Nyra crashed through the edge of the circle, magic biting at her skin, but she shoved through anyway, dropping to her knees beside me.
“Lyrix, Lyrix, look at me,” she said, grabbing my shoulders. “Breathe.”
I tried. Air shuddered in; my ribs resisted. Everything inside me juddered with the sudden hollow where the bond had been, an ache so vast it felt like falling.
Then, cutting through the chaos, cold and ringing, came the officiant’s voice.
“Lyrix Venn,” he pronounced, every syllable like a sentence. “Before the eyes of your pack, you have rejected your alpha.”
The words struck harder than any slap.
Rejected. My wolf flinched around that word, wanting to snarl that it wasn’t true, not like that. I hadn’t rejected him. I’d rejected the life they’d built around us like a cage.
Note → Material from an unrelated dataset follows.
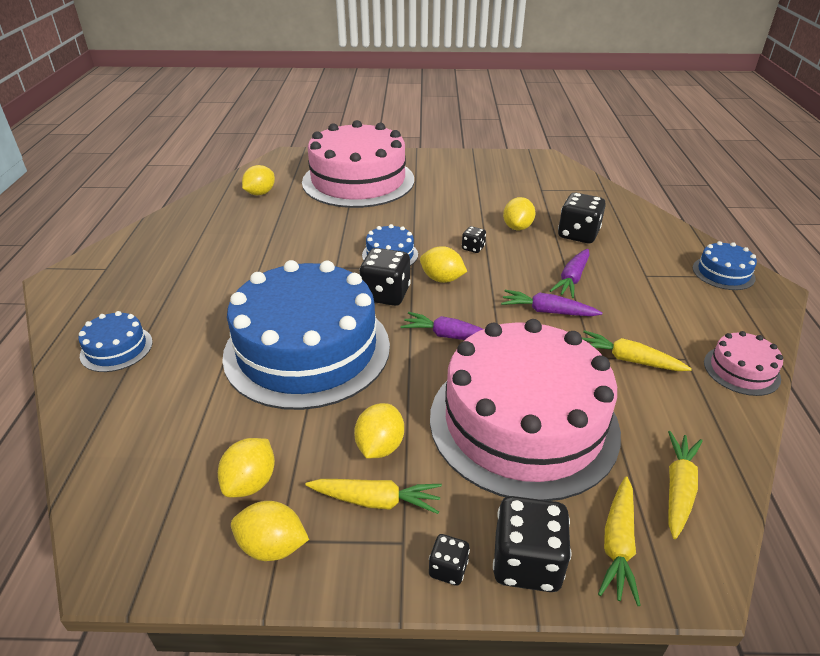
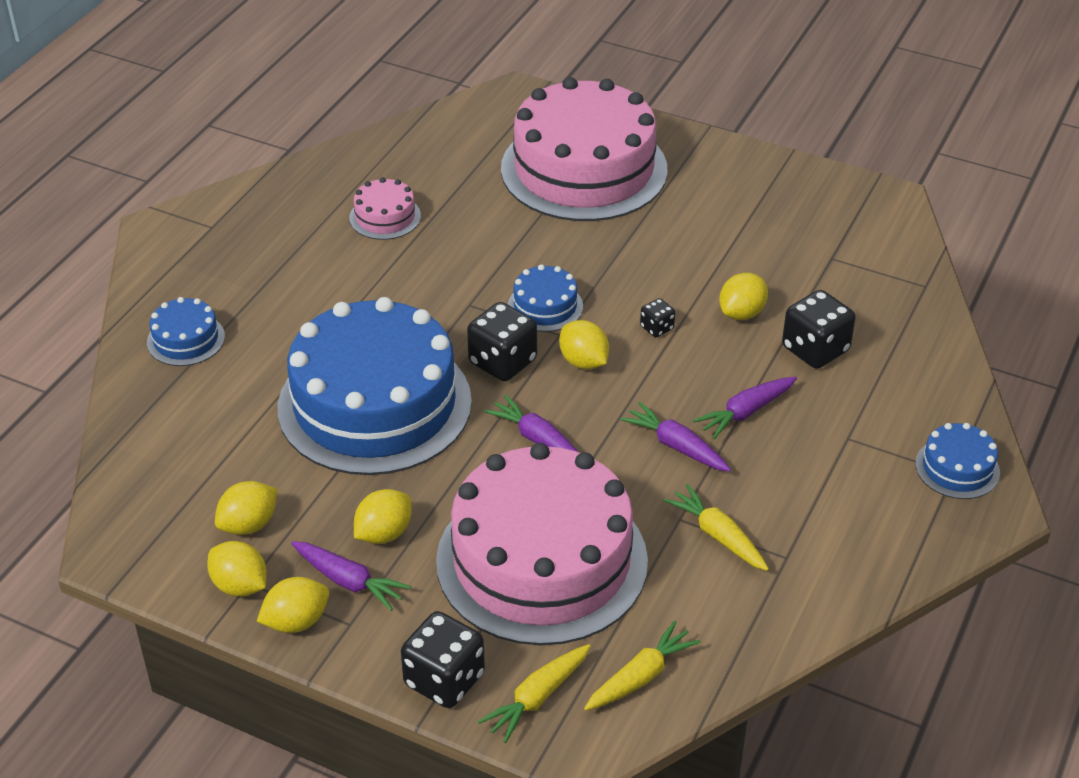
camera: 25 degrees right, 5 degrees up
(260, 193) = (442, 156): yellow lemon -> yellow lemon (296, 621)
(376, 501) = (349, 581): yellow carrot -> purple carrot
(448, 569) = (374, 658): black dice -> none
(741, 370) = (838, 592): pink cake -> pink cake (385, 217)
But all the pack would hear was the shape, not the meaning.
Across the circle, Corren was still on his knees, one hand on the stone, the other clutching his chest as if he could dig the missing piece back out of me by force of will alone.
“You said you loved me,” he said, hoarse, as if the words were being dragged over broken glass.
I met his eyes through the new, unbearable emptiness between us.
“I do,” I whispered. My voice cracked, barely carrying. “That’s why I couldn’t let them own it.”
His face went blank, shuttered, as if that was the cruellest thing I could have said.
Around us, the forest, the pack, the circle—all held its breath, waiting to see what would break next.